→ **Texte proposé**:
Depuis le 2 septembre, date de l’ouverture du procès des viols de de Mazan, les médias n’ont cessé de souligner “l’effrayante banalité” des 51 co-accusés, peinant à leur trouver un point commun. Une constante pourtant relie ces hommes : la pornocriminalité. Véritable catalyseur de ce procès, la pornographie le sous-tend et y est omniprésente. Elle a influencé chaque étape de cette affaire : du recrutement des violeurs à la mise en scène de chaque viol subit par Gisèle Pélicot, en passant par les arguments de défense évoquant un simple jeu sexuel teinté de somnophilie..
Ce procès, qui résonne bien au-delà des frontières françaises, doit être pour nous l’occasion de questionner le poids de la pornographie dans la culture du viol, à nous interroger sur la manière dont elle façonne des violeurs, et perpétue la vision d’un désir féminin ininterrompu, même dans le refus, même dans l’inconscience.
Les violeurs soumis à un “casting”
De 2011 à 2020, c’est sur le site coco.fr que Dominique Pélicot recrutait les violeurs de Gisèle Pélicot, sur un forum dédié et nommé “à son insu”. C’est sur ce même site que Dominique Pélicot proposait explicitement aux hommes de venir violer sa femme endormie.

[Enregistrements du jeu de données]
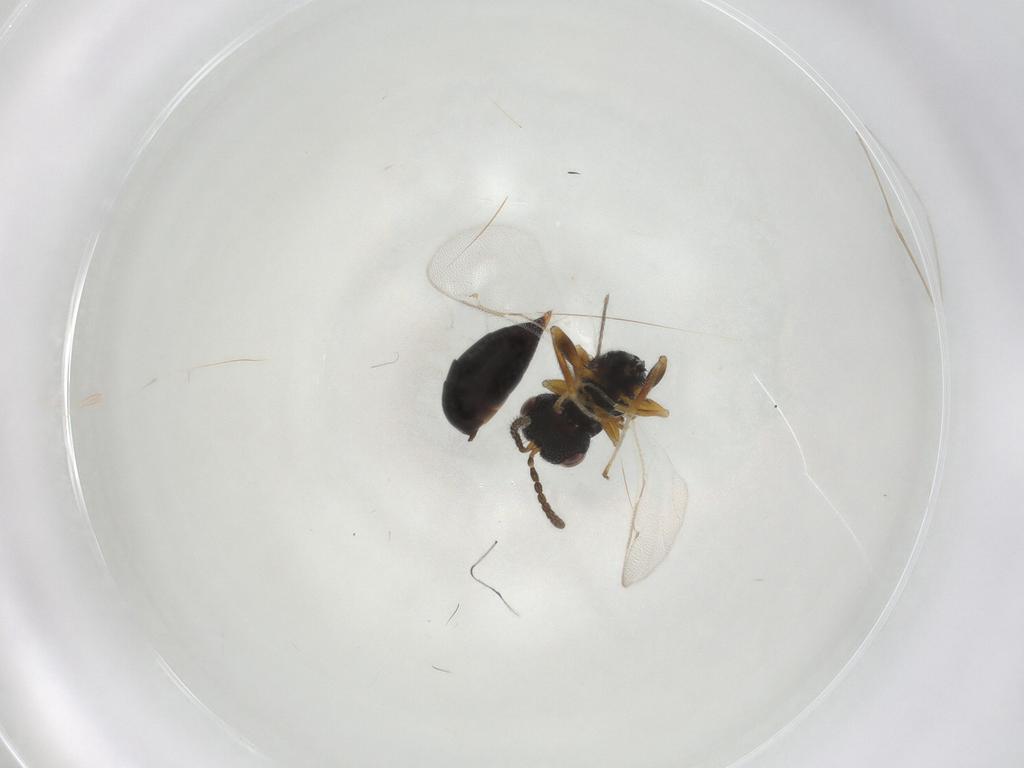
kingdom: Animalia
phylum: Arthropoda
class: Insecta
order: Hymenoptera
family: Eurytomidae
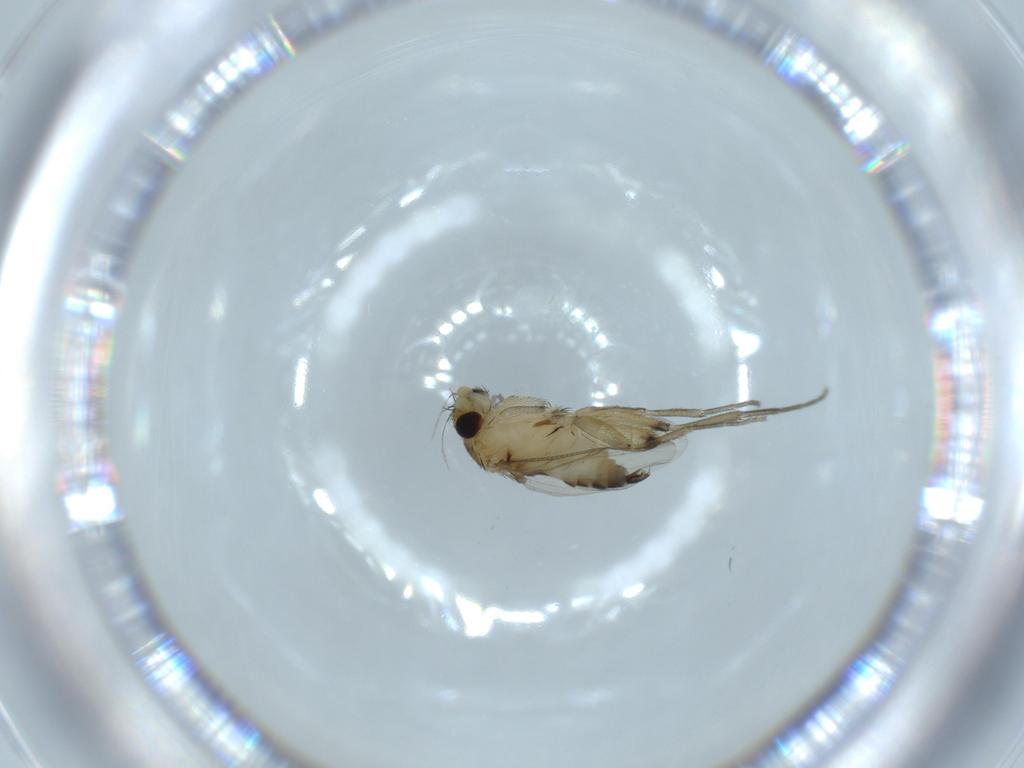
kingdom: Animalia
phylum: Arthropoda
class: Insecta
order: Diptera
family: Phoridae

→ **Consignes**:
1. Reproduisez fidèlement le passage du texte sur le procès de Mazan compris entre « Ce procès, qui » et « même dans l’inconscience. », ces deux segments inclus.
2. Répondez aux questions suivantes à l'aide du texte sur le procès de Mazan.
(a) À quelle date le procès s'est-il ouvert ?
(b) Combien de co-accusés compte ce procès ?
(c) Sur quel site Dominique Pélicot recrutait-il les violeurs, et pendant quelles années ?

→ **Corrigé des exercices**:
1.
Ce procès, qui résonne bien au-delà des frontières françaises, doit être pour nous l’occasion de questionner le poids de la pornographie dans la culture du viol, à nous interroger sur la manière dont elle façonne des violeurs, et perpétue la vision d’un désir féminin ininterrompu, même dans le refus, même dans l’inconscience.

2.
(a) Le 2 septembre.
(b) 51 co-accusés.
(c) Sur le site coco.fr, de 2011 à 2020.